_Exercise description_: Where an entry contains an image, skip the image and print the rest exactly.

_Records to process_:
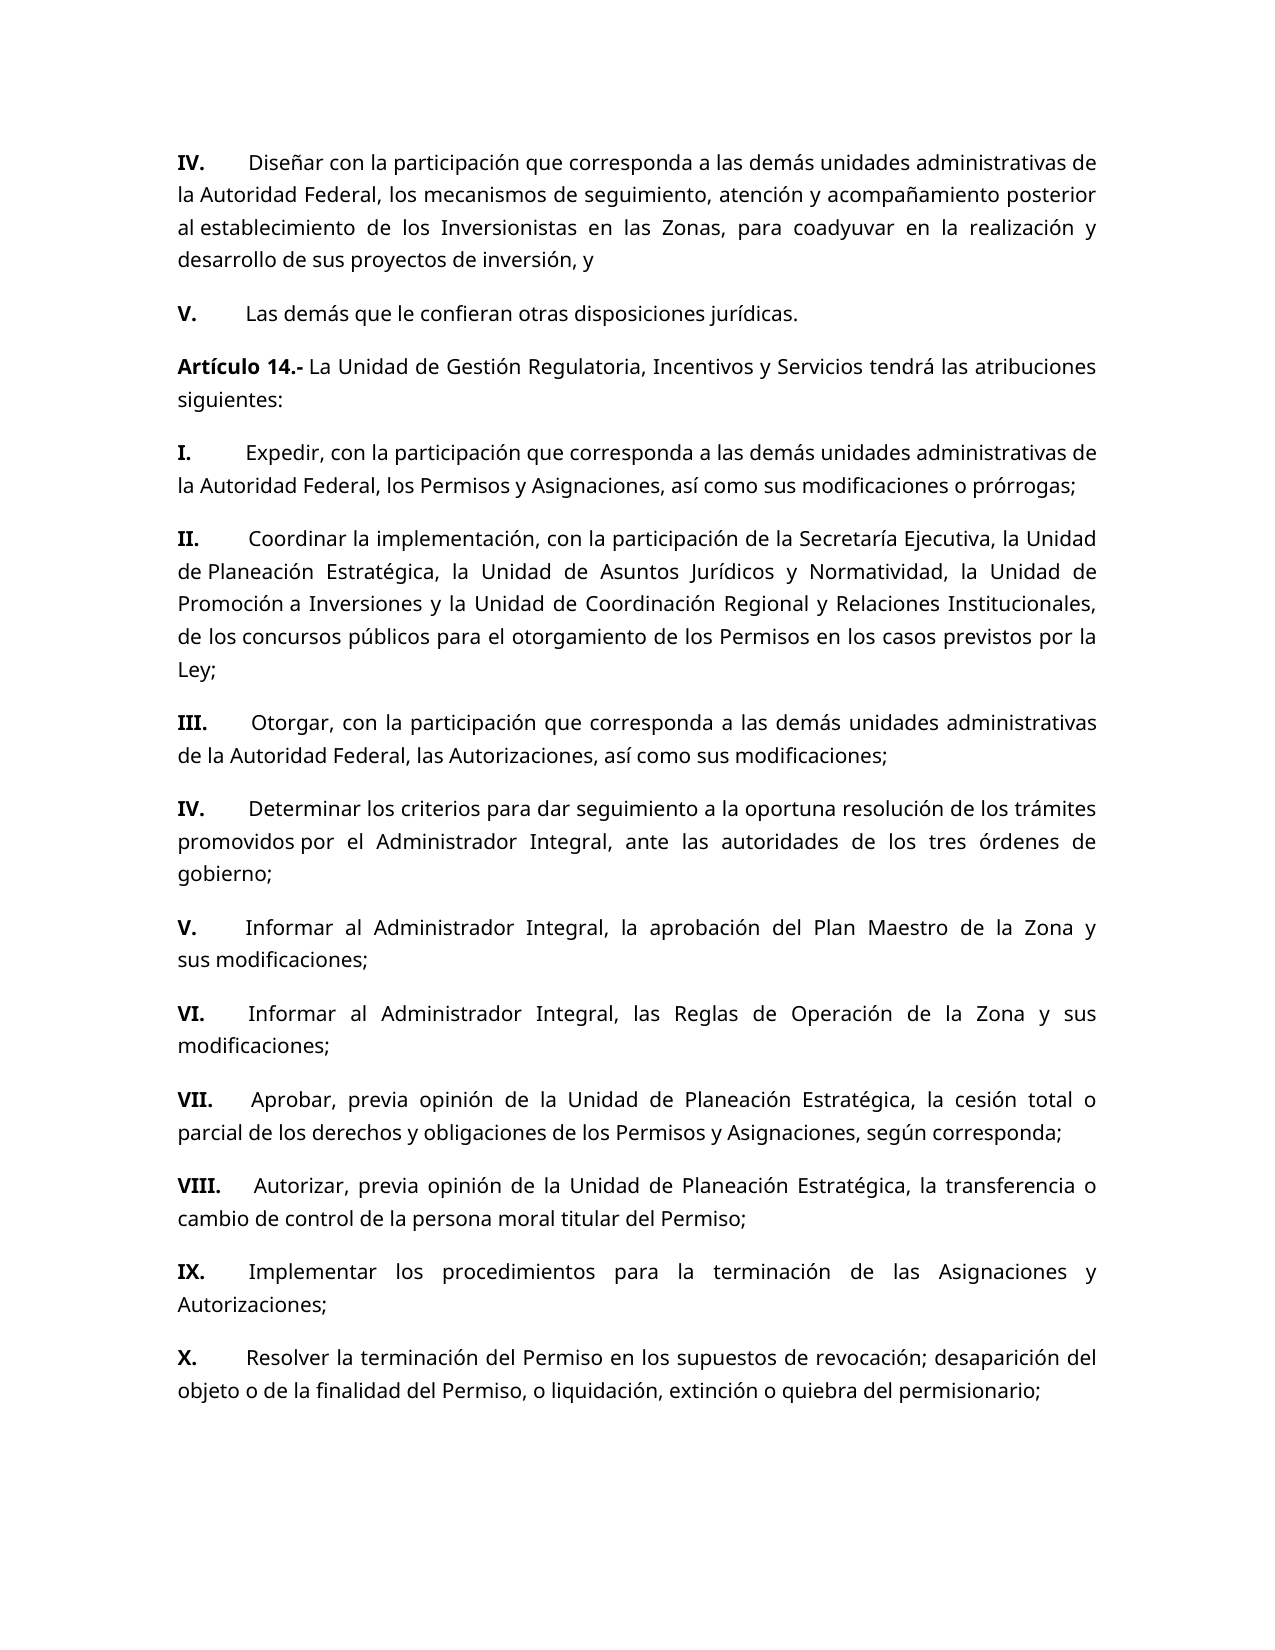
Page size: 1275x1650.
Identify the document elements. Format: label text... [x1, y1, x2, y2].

text II. Coordinar la implementación, con la participación de la Secretaría Ejecutiva, la Unidad de Planeación Estratégica, la Unidad de Asuntos Jurídicos y Normatividad, la Unidad de Promoción a Inversiones y la Unidad de Coordinación Regional y Relaciones Institucionales, de los concursos públicos para el otorgamiento de los Permisos en los casos previstos por la Ley; [177, 524, 1098, 683]
text IX. Implementar los procedimientos para la terminación de las Asignaciones y Autorizaciones; [177, 1257, 1098, 1318]
text Artículo 14.- La Unidad de Gestión Regulatoria, Incentivos y Servicios tendrá las atribuciones siguientes: [177, 352, 1098, 413]
text V. Informar al Administrador Integral, la aprobación del Plan Maestro de la Zona y sus modificaciones; [177, 913, 1098, 974]
text IV. Determinar los criterios para dar seguimiento a la oportuna resolución de los trámites promovidos por el Administrador Integral, ante las autoridades de los tres órdenes de gobierno; [177, 794, 1098, 888]
text X. Resolver la terminación del Permiso en los supuestos de revocación; desaparición del objeto o de la finalidad del Permiso, o liquidación, extinción o quiebra del permisionario; [177, 1343, 1098, 1404]
text VIII. Autorizar, previa opinión de la Unidad de Planeación Estratégica, la transferencia o cambio de control de la persona moral titular del Permiso; [177, 1171, 1098, 1232]
text VII. Aprobar, previa opinión de la Unidad de Planeación Estratégica, la cesión total o parcial de los derechos y obligaciones de los Permisos y Asignaciones, según corresponda; [177, 1085, 1098, 1146]
text I. Expedir, con la participación que corresponda a las demás unidades administrativas de la Autoridad Federal, los Permisos y Asignaciones, así como sus modificaciones o prórrogas; [177, 438, 1098, 499]
text IV. Diseñar con la participación que corresponda a las demás unidades administrativas de la Autoridad Federal, los mecanismos de seguimiento, atención y acompañamiento posterior al establecimiento de los Inversionistas en las Zonas, para coadyuvar en la realización y desarrollo de sus proyectos de inversión, y [177, 148, 1098, 274]
text V. Las demás que le confieran otras disposiciones jurídicas. [177, 299, 1098, 327]
text VI. Informar al Administrador Integral, las Reglas de Operación de la Zona y sus modificaciones; [177, 999, 1098, 1060]
text III. Otorgar, con la participación que corresponda a las demás unidades administrativas de la Autoridad Federal, las Autorizaciones, así como sus modificaciones; [177, 708, 1098, 769]
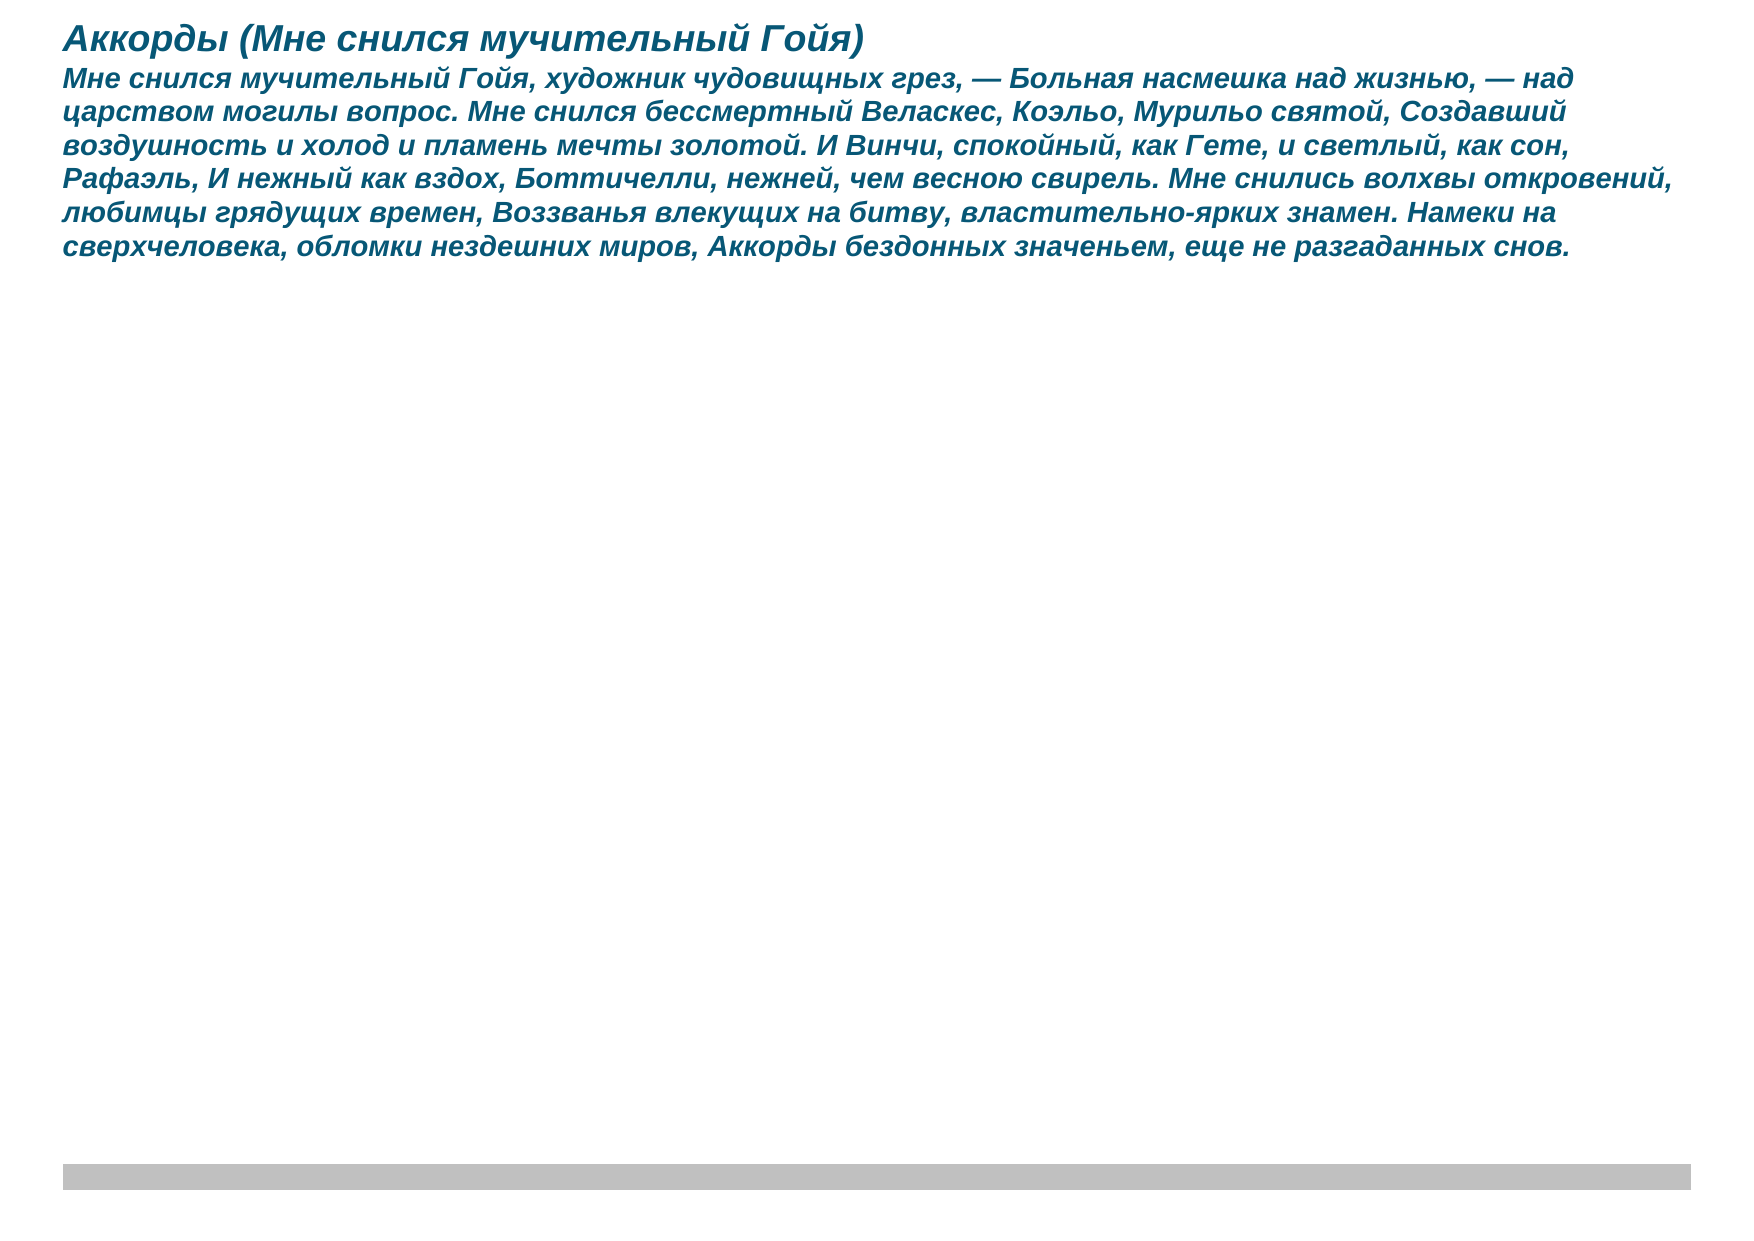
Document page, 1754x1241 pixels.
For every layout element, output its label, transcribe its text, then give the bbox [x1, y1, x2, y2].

text Мне снился мучительный Гойя, художник чудовищных грез, — [62, 61, 1691, 262]
subtitle Аккорды (Мне снился мучительный Гойя) [62, 17, 1691, 60]
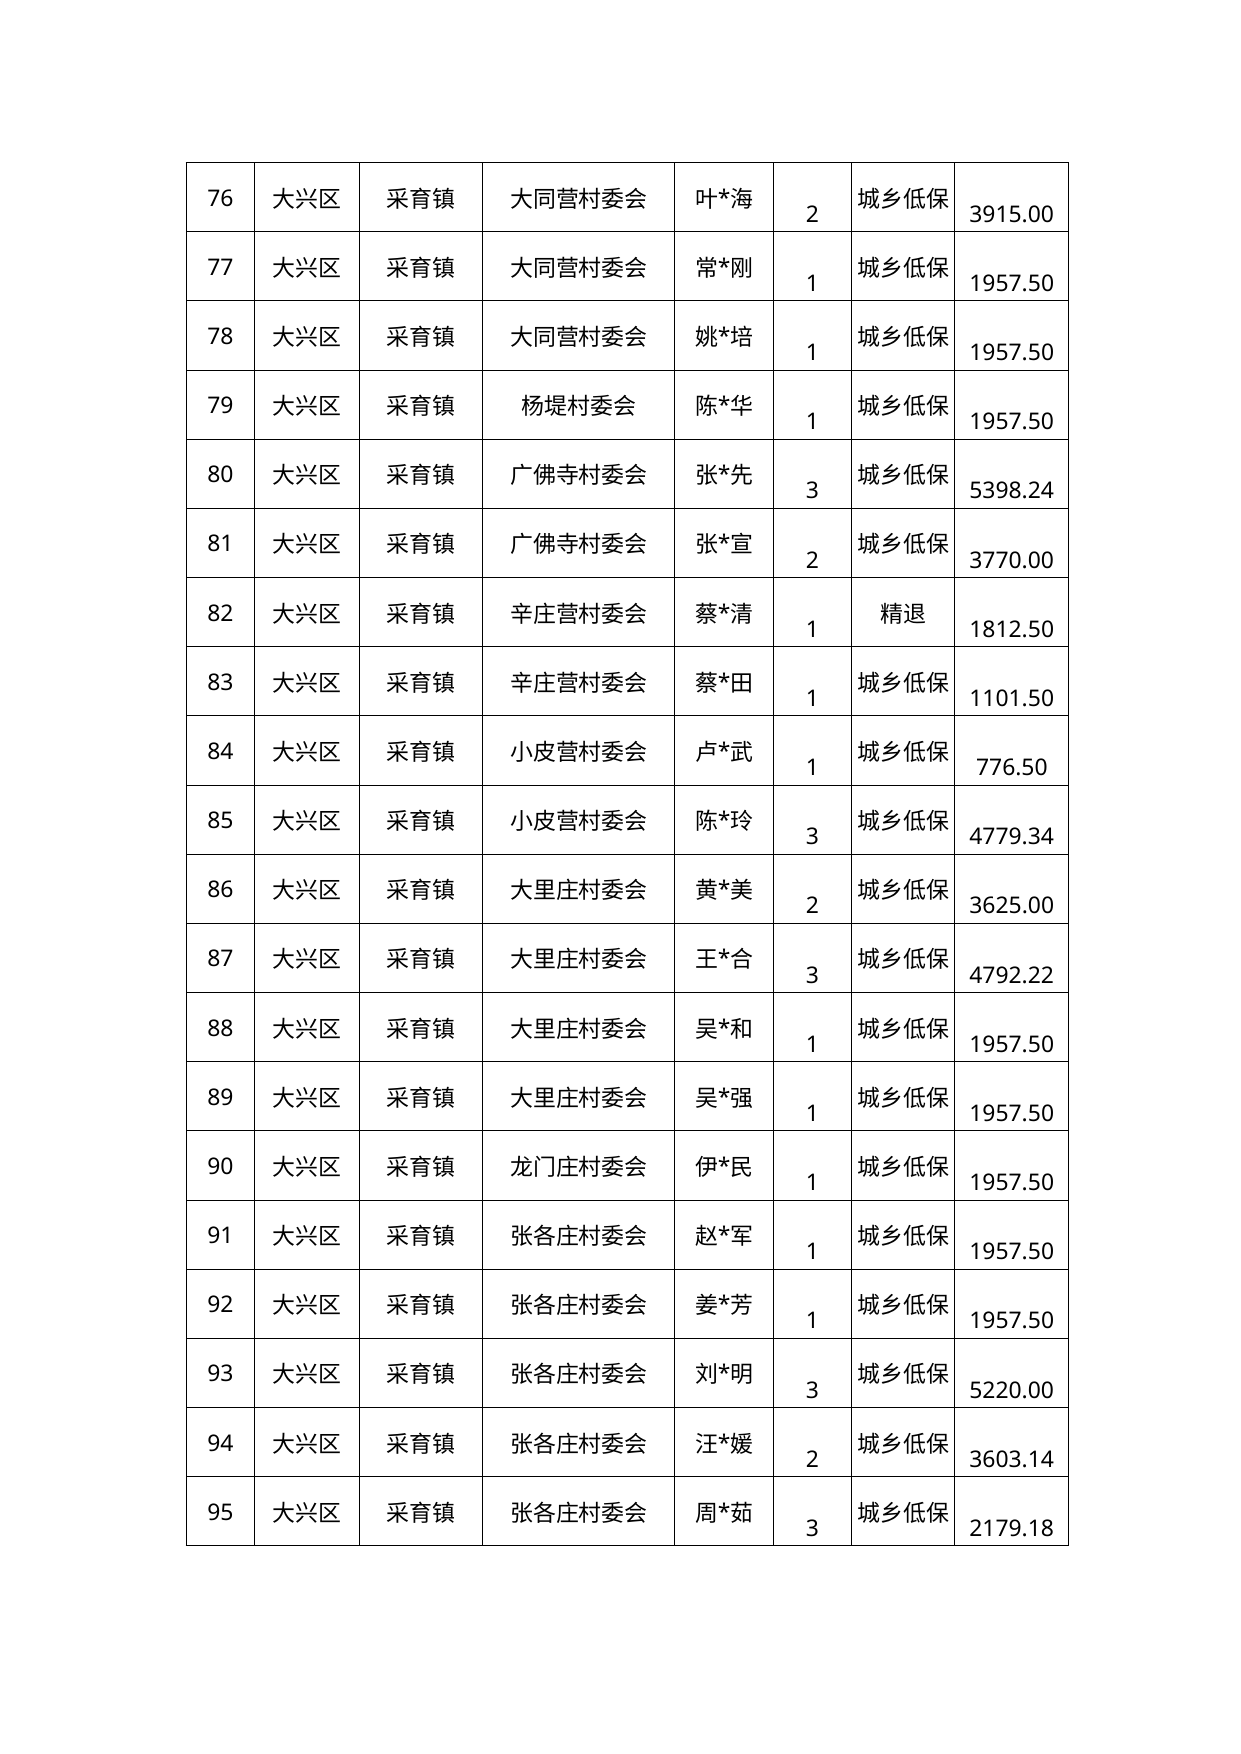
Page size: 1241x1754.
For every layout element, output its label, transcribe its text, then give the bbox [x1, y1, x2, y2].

_Response to this exercise_:
Page size: 1275x1650.
Identify the document elements. Format: label text... [x1, y1, x2, y2].

text II. Coordinar la implementación, con la participación de la Secretaría Ejecutiva, la Unidad de Planeación Estratégica, la Unidad de Asuntos Jurídicos y Normatividad, la Unidad de Promoción a Inversiones y la Unidad de Coordinación Regional y Relaciones Institucionales, de los concursos públicos para el otorgamiento de los Permisos en los casos previstos por la Ley; [177, 524, 1098, 683]
text IX. Implementar los procedimientos para la terminación de las Asignaciones y Autorizaciones; [177, 1257, 1098, 1318]
text Artículo 14.- La Unidad de Gestión Regulatoria, Incentivos y Servicios tendrá las atribuciones siguientes: [177, 352, 1098, 413]
text V. Informar al Administrador Integral, la aprobación del Plan Maestro de la Zona y sus modificaciones; [177, 913, 1098, 974]
text IV. Determinar los criterios para dar seguimiento a la oportuna resolución de los trámites promovidos por el Administrador Integral, ante las autoridades de los tres órdenes de gobierno; [177, 794, 1098, 888]
text X. Resolver la terminación del Permiso en los supuestos de revocación; desaparición del objeto o de la finalidad del Permiso, o liquidación, extinción o quiebra del permisionario; [177, 1343, 1098, 1404]
text VIII. Autorizar, previa opinión de la Unidad de Planeación Estratégica, la transferencia o cambio de control de la persona moral titular del Permiso; [177, 1171, 1098, 1232]
text VII. Aprobar, previa opinión de la Unidad de Planeación Estratégica, la cesión total o parcial de los derechos y obligaciones de los Permisos y Asignaciones, según corresponda; [177, 1085, 1098, 1146]
text I. Expedir, con la participación que corresponda a las demás unidades administrativas de la Autoridad Federal, los Permisos y Asignaciones, así como sus modificaciones o prórrogas; [177, 438, 1098, 499]
text IV. Diseñar con la participación que corresponda a las demás unidades administrativas de la Autoridad Federal, los mecanismos de seguimiento, atención y acompañamiento posterior al establecimiento de los Inversionistas en las Zonas, para coadyuvar en la realización y desarrollo de sus proyectos de inversión, y [177, 148, 1098, 274]
text V. Las demás que le confieran otras disposiciones jurídicas. [177, 299, 1098, 327]
text VI. Informar al Administrador Integral, las Reglas de Operación de la Zona y sus modificaciones; [177, 999, 1098, 1060]
text III. Otorgar, con la participación que corresponda a las demás unidades administrativas de la Autoridad Federal, las Autorizaciones, así como sus modificaciones; [177, 708, 1098, 769]
Document page, 1754x1241 pixels.
For every layout element, output its label, transcribe its text, then give the bbox [x1, y1, x2, y2].

text Мне снился мучительный Гойя, художник чудовищных грез, — [62, 61, 1691, 262]
subtitle Аккорды (Мне снился мучительный Гойя) [62, 17, 1691, 60]
Page size: 1241x1754.
For every layout element, output its label, transcribe its text, then give the bbox [x1, y1, x2, y2].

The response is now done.